> _Task goal_
Copy the data below exactly, omitting any picture it contains.

> _Records for the task_
*** Block opens ***
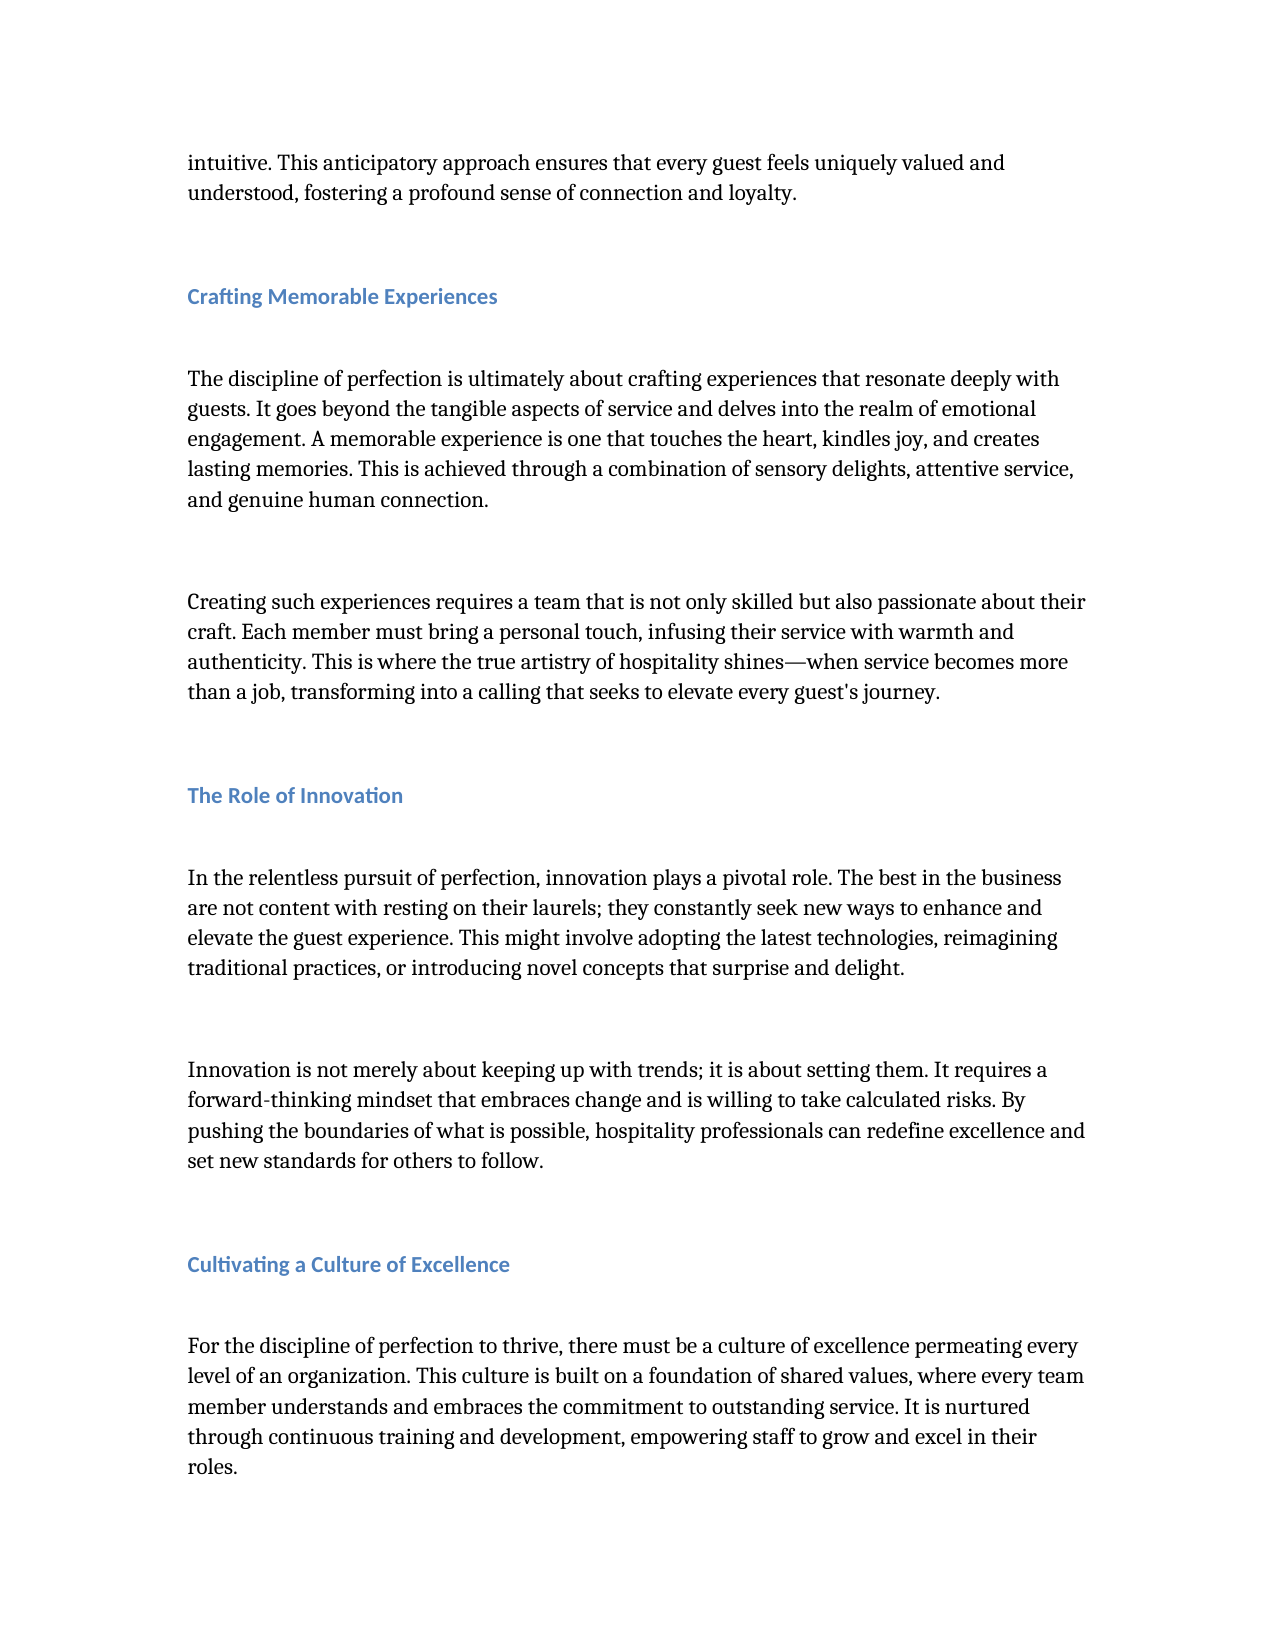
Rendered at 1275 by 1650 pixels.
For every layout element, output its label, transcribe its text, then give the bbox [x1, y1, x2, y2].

subtitle Crafting Memorable Experiences [187, 282, 1087, 310]
text Innovation is not merely about keeping up with trends; it is about setting them. It requires a forward-thinking mindset that embraces change and is willing to take calculated risks. By pushing the boundaries of what is possible, hospitality professionals can redefine excellence and set new standards for others to follow. [187, 1057, 1087, 1174]
text Creating such experiences requires a team that is not only skilled but also passionate about their craft. Each member must bring a personal touch, infusing their service with warmth and authenticity. This is where the true artistry of hospitality shines—when service becomes more than a job, transforming into a calling that seeks to elevate every guest's journey. [187, 588, 1087, 705]
subtitle Cultivating a Culture of Excellence [187, 1250, 1087, 1278]
text The discipline of perfection is ultimately about crafting experiences that resonate deeply with guests. It goes beyond the tangible aspects of service and delves into the realm of emotional engagement. A memorable experience is one that touches the heart, kindles joy, and creates lasting memories. This is achieved through a combination of sensory delights, attentive service, and genuine human connection. [187, 366, 1087, 513]
text In the relentless pursuit of perfection, innovation plays a pivotal role. The best in the business are not content with resting on their laurels; they constantly seek new ways to enhance and elevate the guest experience. This might involve adopting the latest technologies, reimagining traditional practices, or introducing novel concepts that surprise and delight. [187, 864, 1087, 981]
text For the discipline of perfection to thrive, there must be a culture of excellence permeating every level of an organization. This culture is built on a foundation of shared values, where every team member understands and embraces the commitment to outstanding service. It is nurtured through continuous training and development, empowering staff to grow and excel in their roles. [187, 1333, 1087, 1480]
subtitle The Role of Innovation [187, 781, 1087, 809]
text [187, 150, 1087, 207]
*** Block closes ***
> _Solution to this exercise_
Rendered at 1275 by 1650 pixels.
For every layout element, output its label, transcribe its text, then give the bbox [x1, y1, x2, y2].

subtitle Crafting Memorable Experiences [187, 282, 1087, 310]
text Innovation is not merely about keeping up with trends; it is about setting them. It requires a forward-thinking mindset that embraces change and is willing to take calculated risks. By pushing the boundaries of what is possible, hospitality professionals can redefine excellence and set new standards for others to follow. [187, 1057, 1087, 1174]
text Creating such experiences requires a team that is not only skilled but also passionate about their craft. Each member must bring a personal touch, infusing their service with warmth and authenticity. This is where the true artistry of hospitality shines—when service becomes more than a job, transforming into a calling that seeks to elevate every guest's journey. [187, 588, 1087, 705]
subtitle Cultivating a Culture of Excellence [187, 1250, 1087, 1278]
text The discipline of perfection is ultimately about crafting experiences that resonate deeply with guests. It goes beyond the tangible aspects of service and delves into the realm of emotional engagement. A memorable experience is one that touches the heart, kindles joy, and creates lasting memories. This is achieved through a combination of sensory delights, attentive service, and genuine human connection. [187, 366, 1087, 513]
text In the relentless pursuit of perfection, innovation plays a pivotal role. The best in the business are not content with resting on their laurels; they constantly seek new ways to enhance and elevate the guest experience. This might involve adopting the latest technologies, reimagining traditional practices, or introducing novel concepts that surprise and delight. [187, 864, 1087, 981]
text For the discipline of perfection to thrive, there must be a culture of excellence permeating every level of an organization. This culture is built on a foundation of shared values, where every team member understands and embraces the commitment to outstanding service. It is nurtured through continuous training and development, empowering staff to grow and excel in their roles. [187, 1333, 1087, 1480]
subtitle The Role of Innovation [187, 781, 1087, 809]
text [187, 150, 1087, 207]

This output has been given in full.